Of course, if Hunter or Guthrie had been nominated, to have prevailed as a fusion candidate, the candidate would have had to have done better than just capture all of the Douglas, Breckenridge, and Bell votes (since Lincoln would still have won under that scenario.). What else would have had to have happened to prevent a Lincoln victory?

Had there been a single opponent representing the anti-Republican forces, that candidate would clearly have carried the lightly populated western states of Oregon and California, which Lincoln won with pluralities in the 30% range. The fusion candidate would also have received all seven of New Jersey’s electoral votes.

(In actuality, the three non-Republican parties formed a fusion ticket in New Jersey in 1860, as they also did in New York and Pennsylvania, but in New Jersey, electors for all three opposition candidates remained on the ballot, allowing the Republicans to capture 4 of 7 electors, even while taking less than half of the popular vote.)

Even with those three states added to the states carried by the three actual opposition candidates in 1860, Hunter or Guthrie would still have needed to capture 18 additional electoral votes in order to win.

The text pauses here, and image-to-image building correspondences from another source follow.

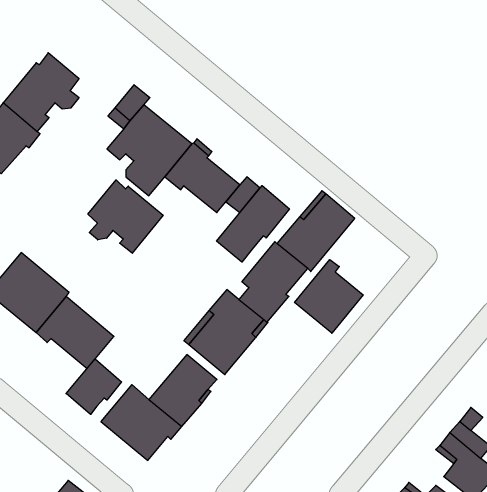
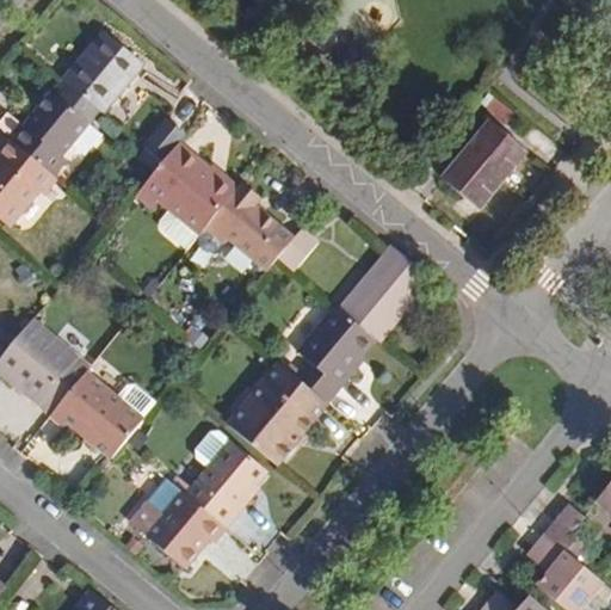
building: none -> [62,30,143,112]
building: none -> [440,118,527,209]
building: [88,180,163,253] -> none
building: [217,186,289,262] -> none
building: [295,260,363,333] -> none
building: [66,359,122,414] -> none

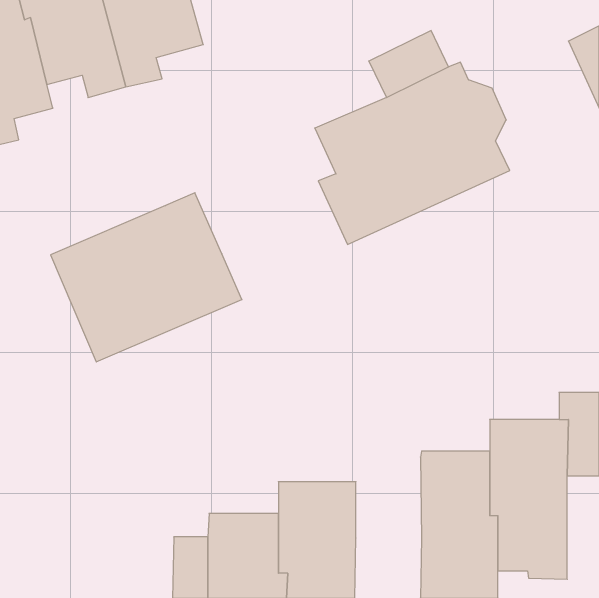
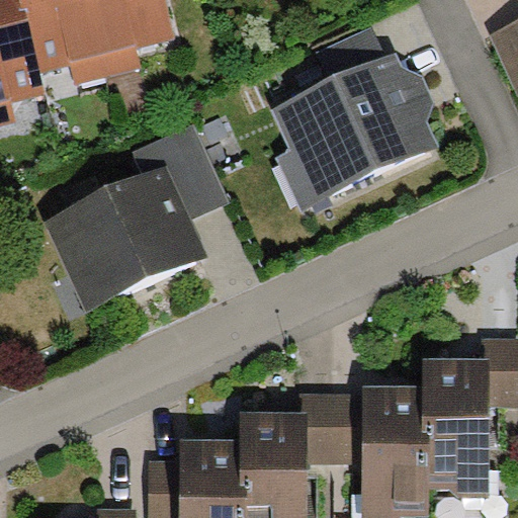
building: none -> [132,124,229,219]
building: none -> [300,394,363,463]

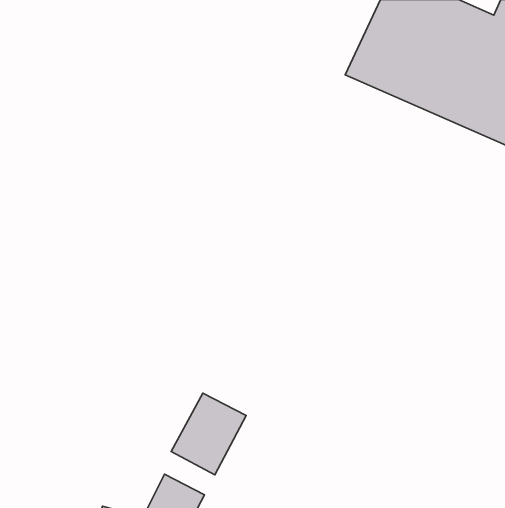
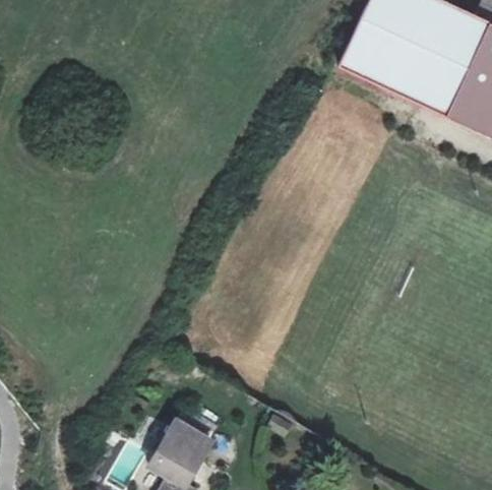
building: [171,393,246,475] -> none

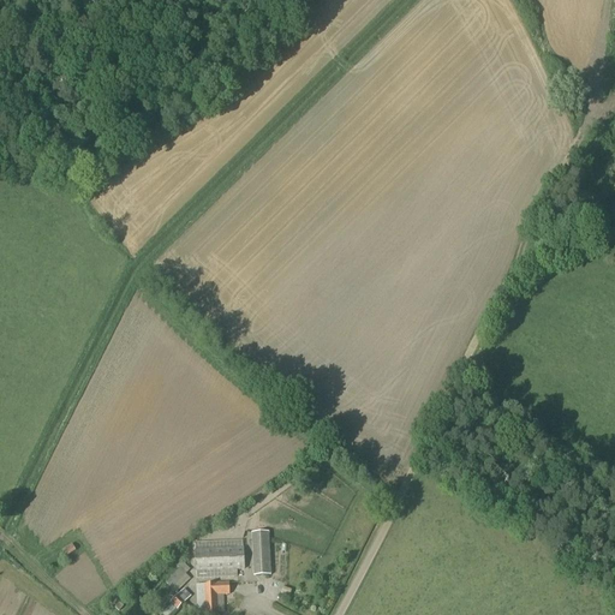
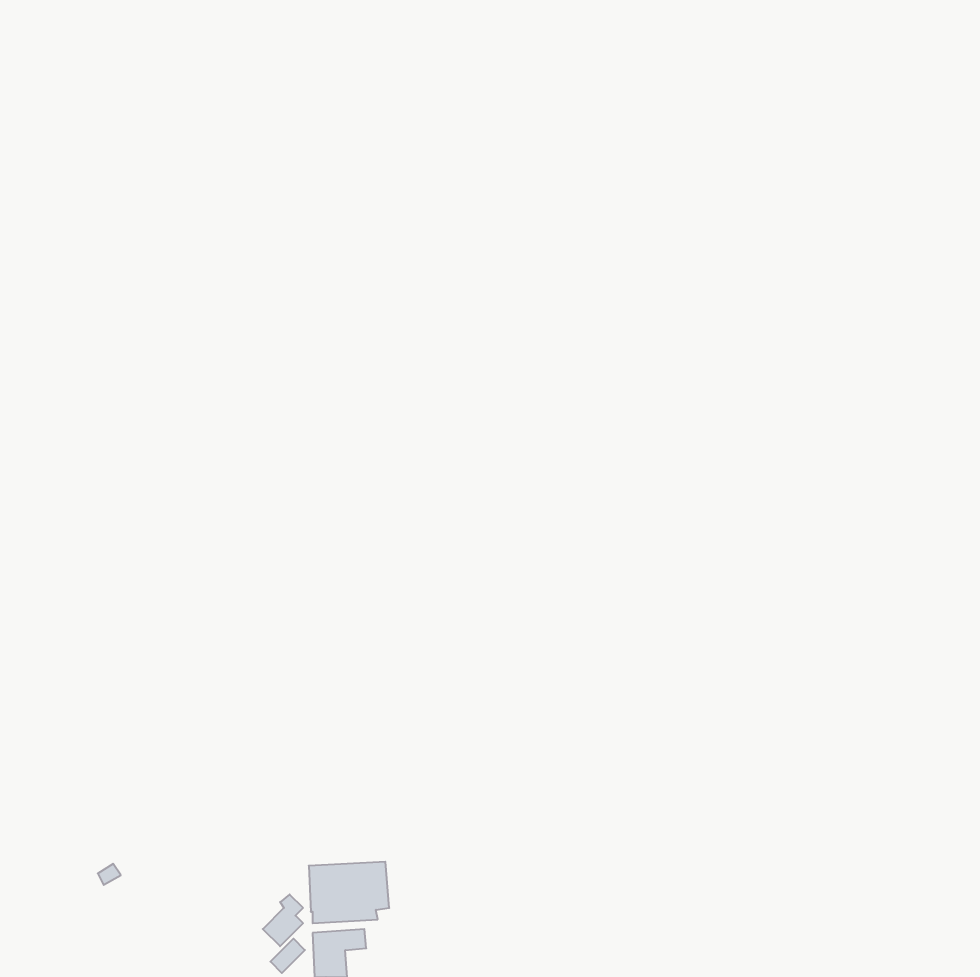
building: [251,530,270,574] -> none

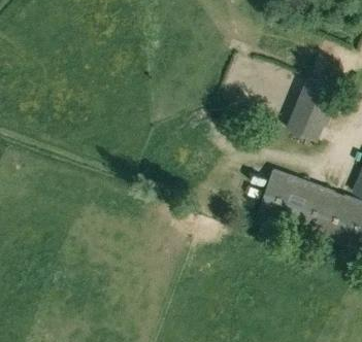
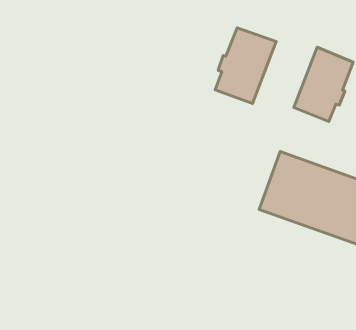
building: none -> [215,28,276,104]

In what states was Lincoln’s majority the slimmest, since those would have been the states most easily moved into the opposition column?

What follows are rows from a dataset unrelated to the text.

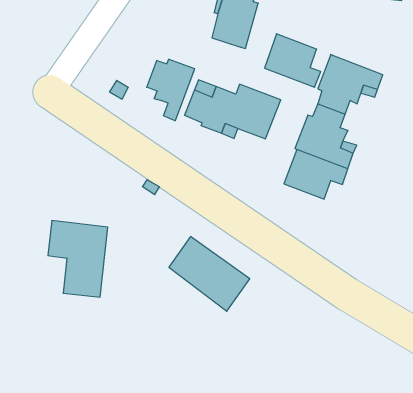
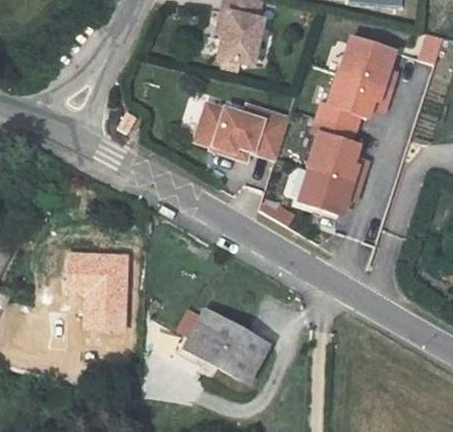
building: [265,34,321,87] -> [338,33,394,83]
building: [147,59,194,121] -> none
building: [169,237,250,311] -> [185,313,267,384]

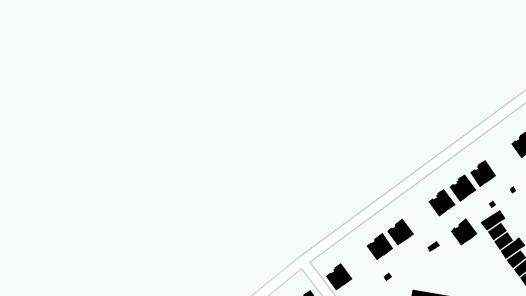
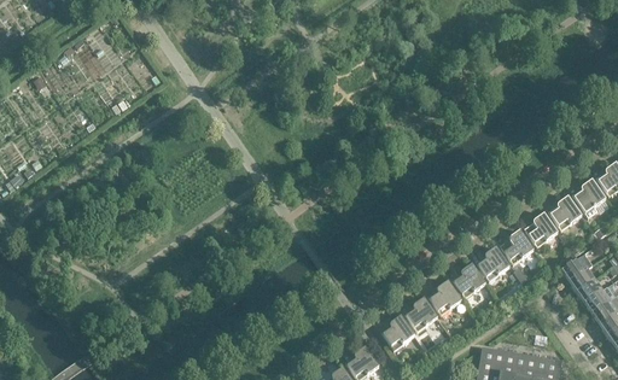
building: none -> [571,179,605,217]
building: [449,217,479,246] -> [476,246,509,280]
building: none -> [403,297,437,331]

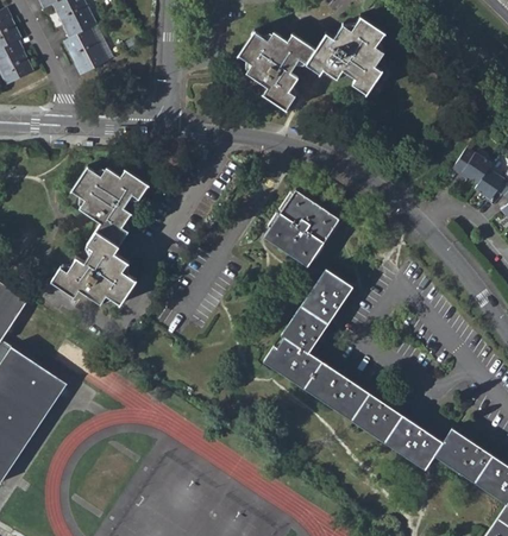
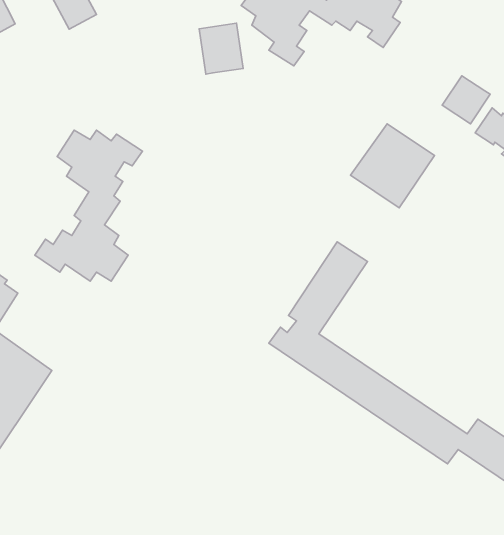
building: none -> [199,23,243,74]
building: none -> [442,76,490,124]
building: [263,190,339,266] -> [350,124,435,208]

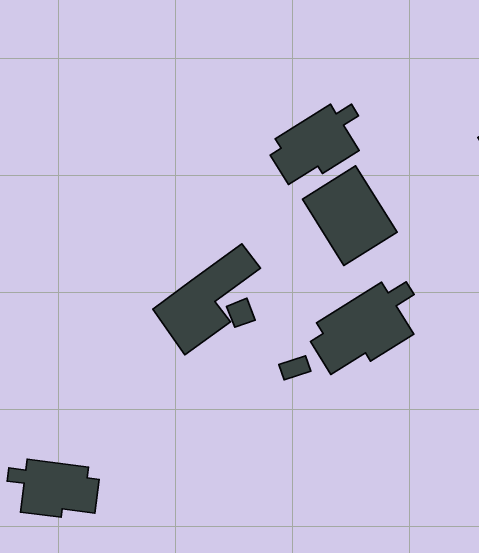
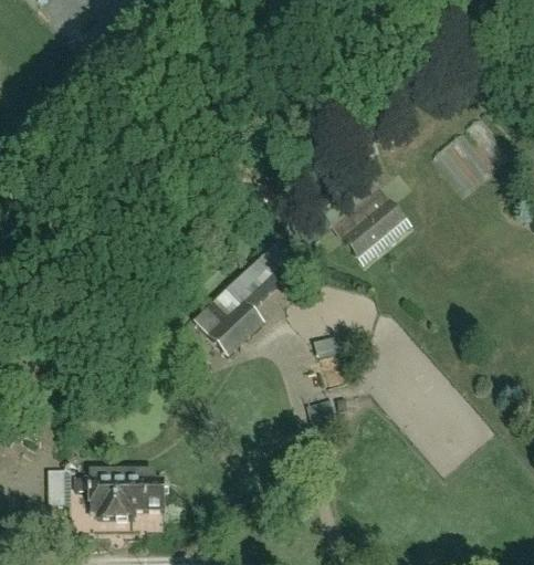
building: [270,104,359,184] -> none
building: [310,282,414,374] -> none

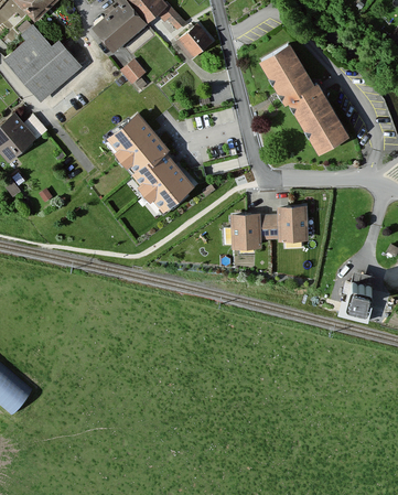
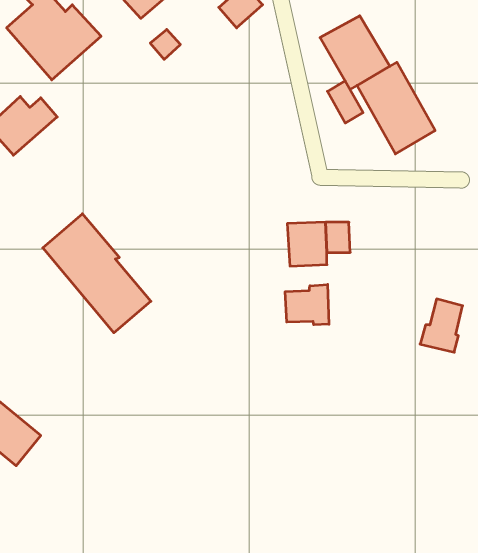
building: none -> [327,81,363,123]
building: [106,112,193,208] -> [43,214,151,333]
building: [281,205,310,241] -> none
building: none -> [285,284,329,325]

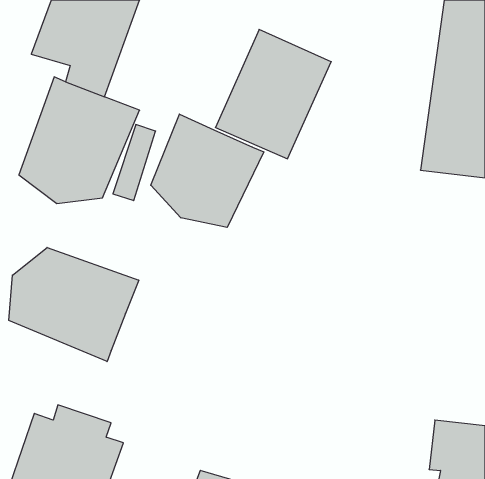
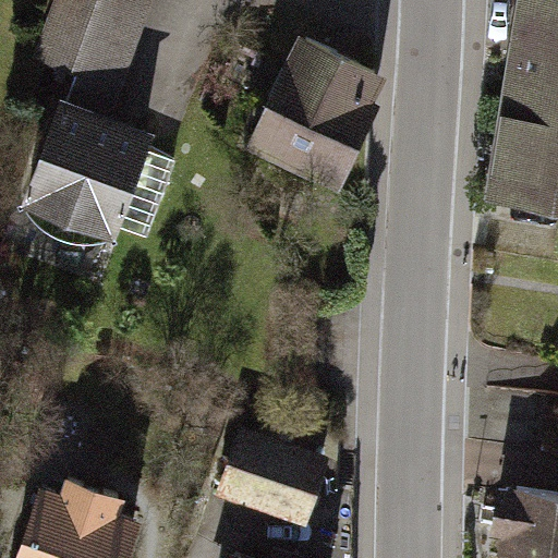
building: [151,114,264,227] -> none
building: [9,247,139,362] -> none
building: none -> [218,429,335,526]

As it turns out, the two states in which Lincoln received the smallest majorities were his home state of Illinois (50.1%) and his former home state of Indiana (51.1%). A shift of only 2,356 votes in Illinois would have transferred its 11 electoral votes to the opposition candidate, while a total of 2,962 shifted votes would have won over the Hoosier state’s 13 votes. Such a shift would have made Hunter or Guthrie the winner by an Electoral College majority of 158 to 145.

Of course, there is no way to know if an R. M. T. Hunter or James Guthrie candidacy would have produced that result. Given the importance of carrying Indiana and Illinois, the Kentuckian Guthrie might have been the stronger candidate. Because of the well-documented affinities between the southernmost portions of Illinois and Indiana and the Blue Grass state (especially in the mid-19th century) a larger number of voters might have turned out for, or switched their votes to, a Kentucky presidential candidate committed to keeping slavery as an American institution south, but not north, of the Ohio River.

Of course, if Hunter or Guthrie had been elected president in 1860, there would have been no Civil War in 1861. At the same time, there presumably would have been no Emancipation Proclamation in 1863, and no end to slavery in 1865.

As it turned out, Hunter and Guthrie pursued sharply different paths after the 1860 election. Hunter ultimately supported Virginia’s decision to secede after the firing on Fort Sumter and the calling up of the troops by President Lincoln. In fact, he served as the first Confederate Secretary of State and from 1862 to 1865 as President Pro Tempore of the Confederate Senate where he represented Virginia.

Guthrie, on the other hand, remained loyal to the Union throughout the Civil War, although he never abandoned his support of slavery. Representing Kentucky in the United States Senate during Reconstruction, he opposed both the 13th and 14th Amendments and was a vocal supporter of President Andrew Johnson and an opponent of Radical Reconstruction.